Studies focused on DBS-induced cortical EPs are primarily based on intra-operative recordings where time is at a premium. Without indefinite duration experiments, the ability to perform rigorous strength-duration curve testing is limited compared to the laboratory setting [12]. This is compounded by an inability to perform real-time analysis to verify the repeatability of evoked potentials and determine if a given stimulus has reached threshold. The operating room can be electrically noisy with numerous sources of 60 ​Hz line interference and artifact sources that cannot be turned off (e.g., ventilators). Patients have variable anesthesia needs, which can lead to differences in pharmacology. All patients were sedated using dexmedetomidine during the opening portion of the procedure and this was stopped after drilling of the access burr holes. The recording system used here has a sampling frequency of 1 ​kHz, limiting the ability to resolve early evoked potentials [18,31,39,40]. This is compounded by the presence of stimulation artifact that obscured deflections with latency <3–5 ​ms. However, a translational research paradigm does allow for testing with a high number of subjects, greater distance between stimulation source and recording site than in non-human primates, and collection of clinical-grade imaging with a variety of modalities.

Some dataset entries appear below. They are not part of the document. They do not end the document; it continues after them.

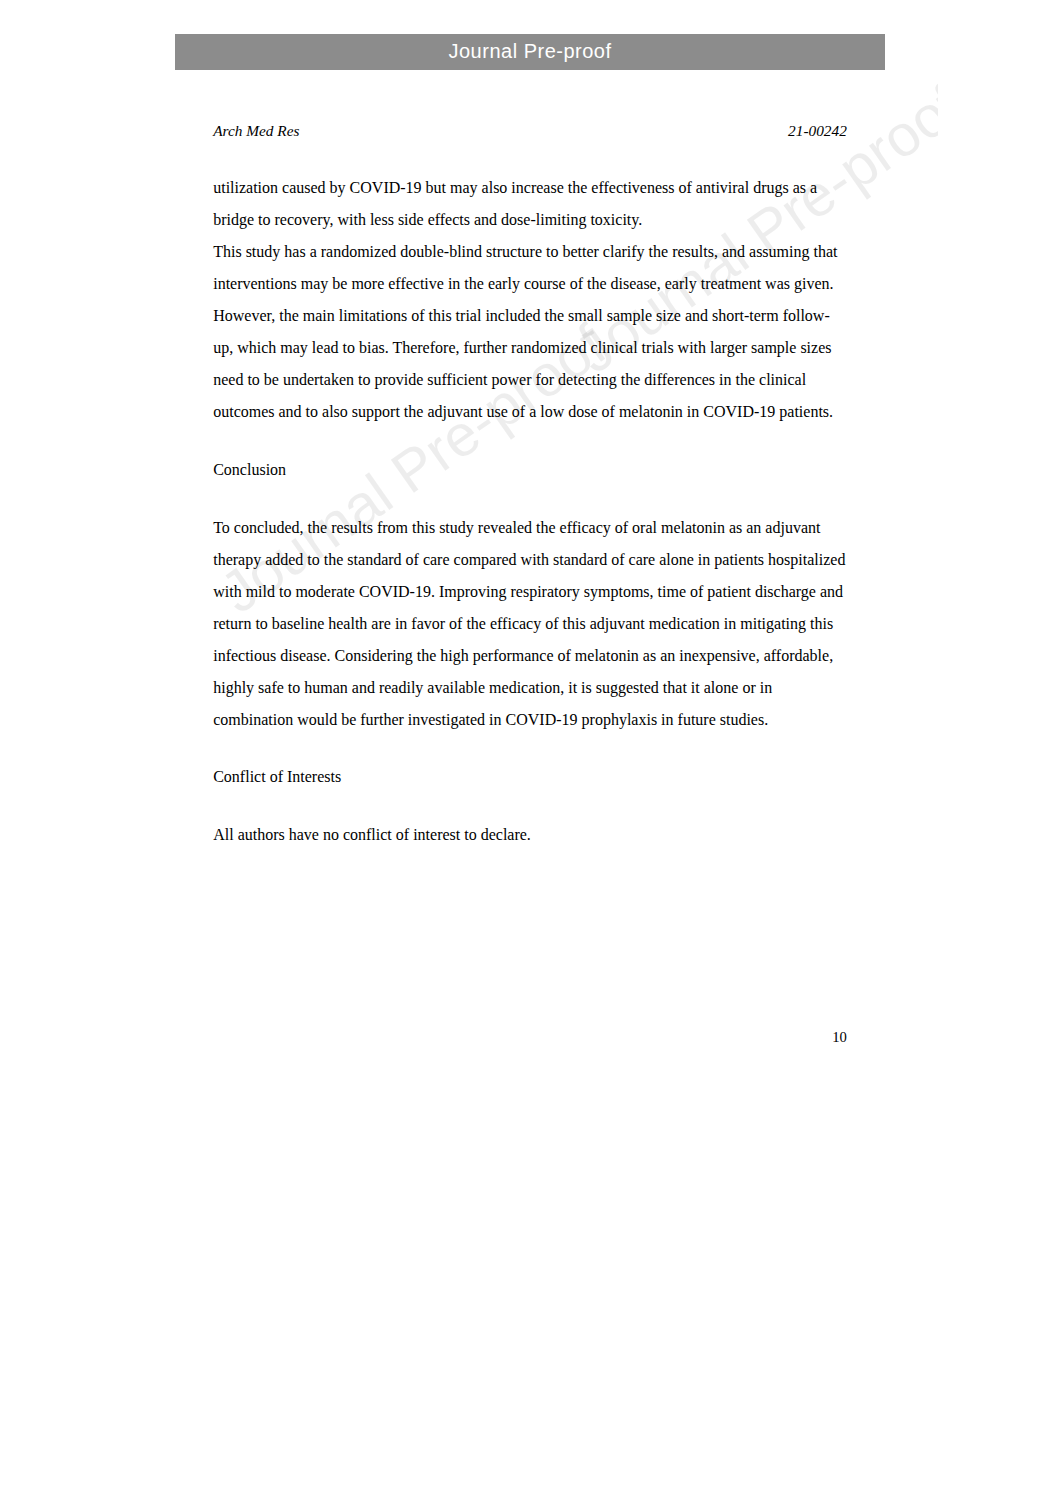Journal Pre-proof
Arch Med Res 21-00242
utilization caused by COVID-19 but may also increase the effectiveness of antiviral drugs as a bridge to recovery, with less side effects and dose-limiting toxicity.
This study has a randomized double-blind structure to better clarify the results, and assuming that interventions may be more effective in the early course of the disease, early treatment was given. However, the main limitations of this trial included the small sample size and short-term follow-up, which may lead to bias. Therefore, further randomized clinical trials with larger sample sizes need to be undertaken to provide sufficient power for detecting the differences in the clinical outcomes and to also support the adjuvant use of a low dose of melatonin in COVID-19 patients.
Conclusion
To concluded, the results from this study revealed the efficacy of oral melatonin as an adjuvant therapy added to the standard of care compared with standard of care alone in patients hospitalized with mild to moderate COVID-19. Improving respiratory symptoms, time of patient discharge and return to baseline health are in favor of the efficacy of this adjuvant medication in mitigating this infectious disease. Considering the high performance of melatonin as an inexpensive, affordable, highly safe to human and readily available medication, it is suggested that it alone or in combination would be further investigated in COVID-19 prophylaxis in future studies.
Conflict of Interests
All authors have no conflict of interest to declare.
Journal Pre-proof Journal Pre-proof
10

Overall, these results represent the first strength-duration style experiments performed on a white-matter target, the DRTt, and a study of frequency-specific cortical responses over a wide parameter space. We have demonstrated that the stimulation target is not a direct axonal fiber bundle from the DBS lead to primary motor cortex but rather Vim or its input. DBS efficacy here has a linear response to an increasing frequency as measured with PAC and mirrored in clinical settings. Ongoing work will focus on the effect of stimulation frequency on motor cortex dynamics to optimize DBS for essential tremor.

Declaration of competing interest

The authors declare that they have no known competing financial interests or personal relationships that could have appeared to influence the work reported in this paper.